Holidays come and so do the typical dishes that go with them. Sometimes taking a variation of a dish and changing it just a little can make a big difference. Below is a fish dish I have eaten with friends during Passover in the past. This is been changed a little to give it a nice fresh taste, and it is a great introduction to the spring time.
4 - Salmon fillets
6-8 Cups - Fresh spinach
1 clove - Garlic - minced
Olive oil - As needed
2 oz - Water
3 oz - Almonds
3 TBSP & 1 tsp - Olive oil
2 tsp - Pastamore Meyer Lemon Oil
Juice of 1 orange
Zest of one lime
Salt and Pepper - To taste
1. Preheat oven to 350°F. In a food processor or blender add the almonds. Blend until the almonds are broken into small pieces. Add the orange juice, olive oil, Pastamore Meyer Lemon Oil, lime zest, and water and blend. Mix until the sauce is combined well and there is still some texture to the sauce. Set to the side.

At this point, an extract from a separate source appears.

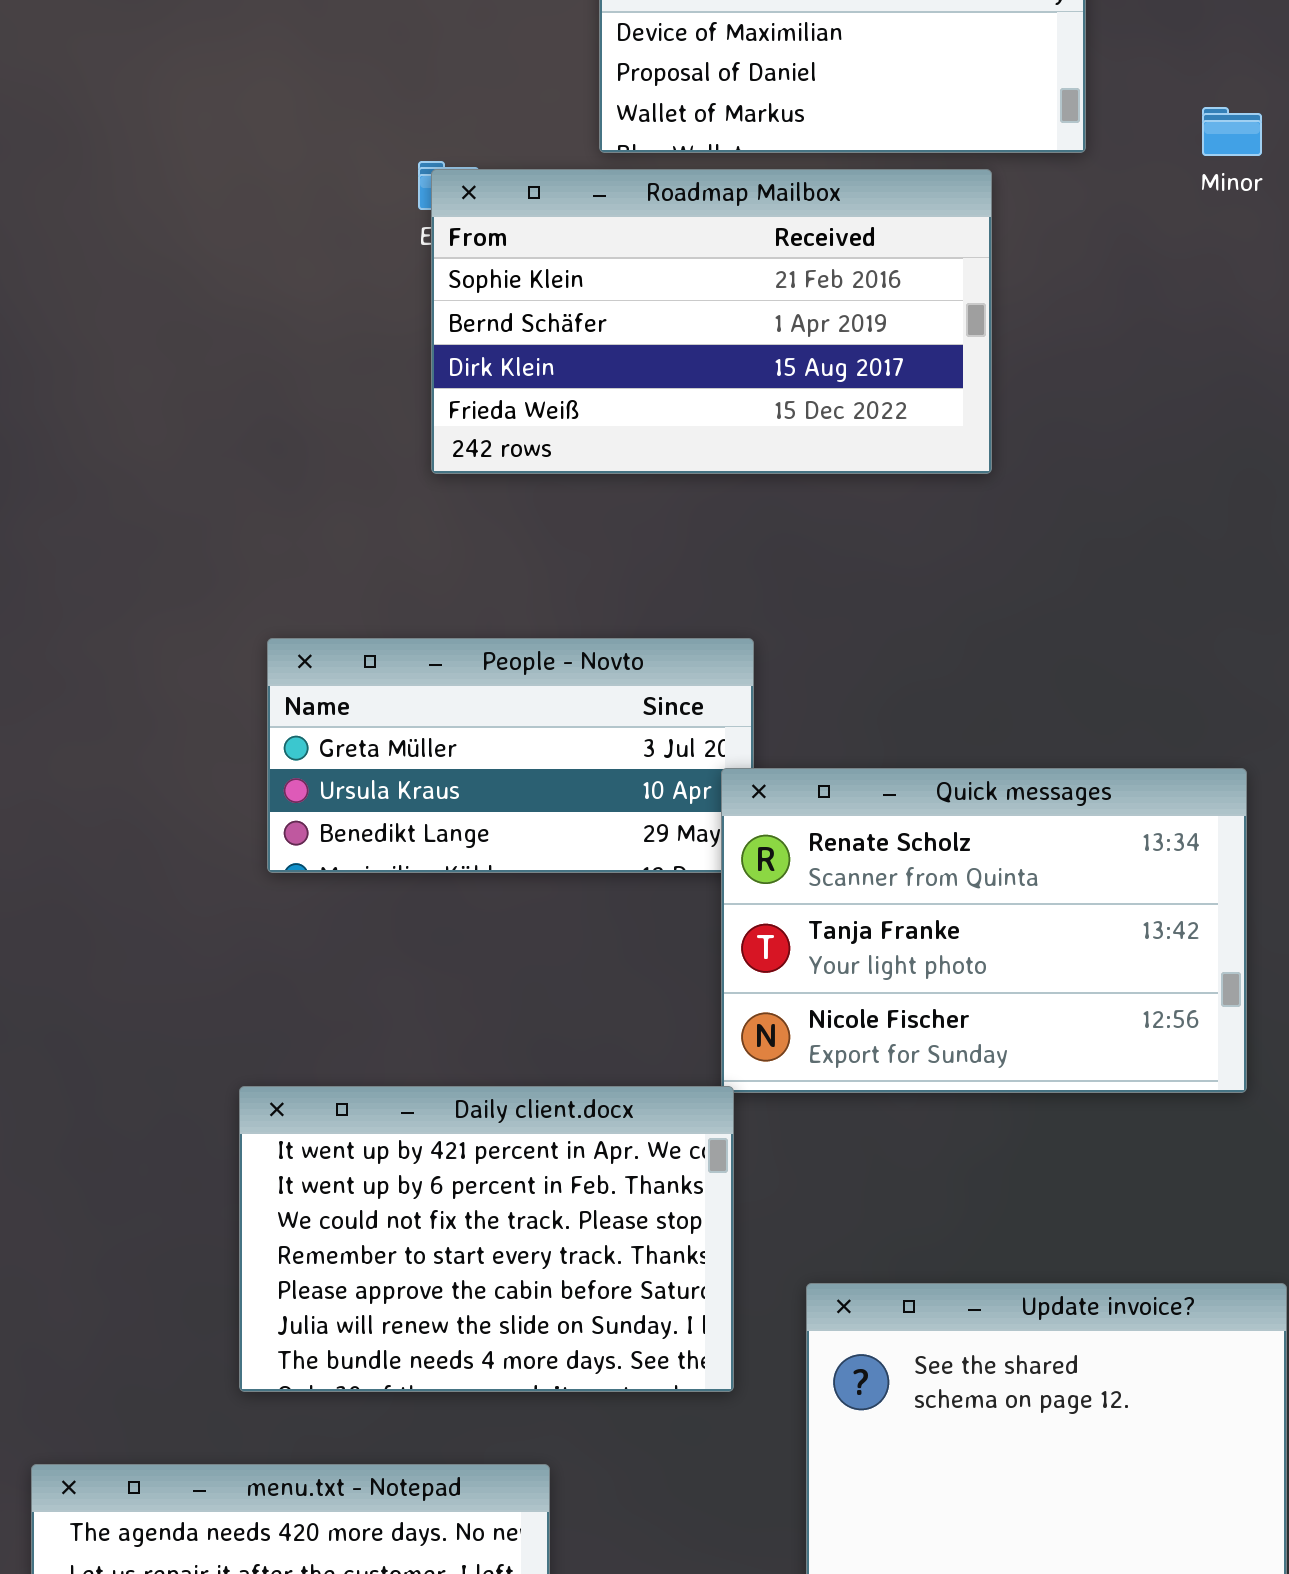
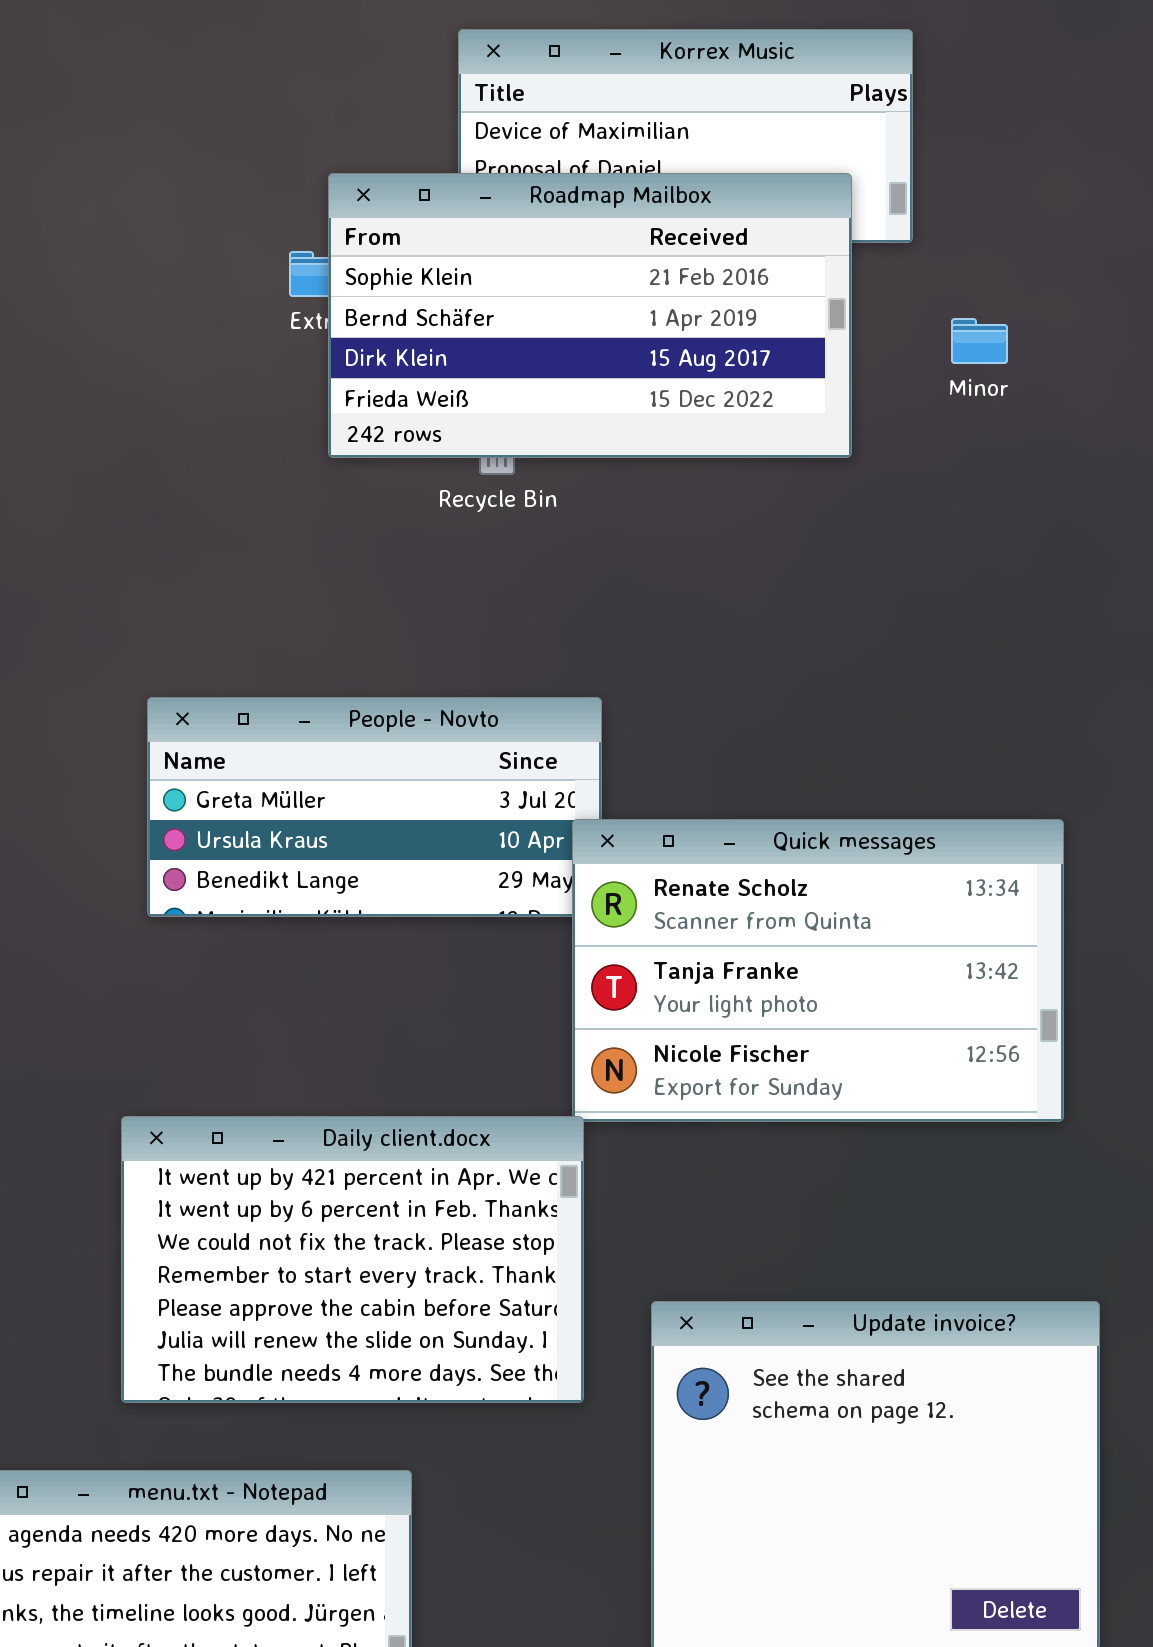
Minor: [1202,107,1262,156] -> [951,318,1008,364], moved
Roadmap Mailbox: [431,169,992,474] -> [328,173,852,458], moved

2. Heat a large pan on the stove over medium-high heat. Add vegetable oil or olive oil to the pan and heat. Lightly season the salmon with salt and pepper, and place the fish in the pan when the oil is hot (top side down first). Cook the fish on both sides, achieving a nice color from the sear. After the fish has been cooked on both sides, place the salmon on a tin foil covered baking sheet and bake. (If the fish is thin, it may already be cooked - check the temperature if you are unsure.)
3. In a pot, heat olive oil over medium-high heat. Add the garlic and allow to cook until the garlic slightly blondes. Add all of the spinach. Lightly cook the spinach, approximately 2-3 minutes.
4. Check the temperature of the fish to see if it has reached the desired temperature (minimum internal temperature of 145°F).
5. Plate the spinach, top with the salmon, and spoon on the three citrus almond sauce.
This is a tasty dish that has great depth of flavor. White fish may be substituted if desired.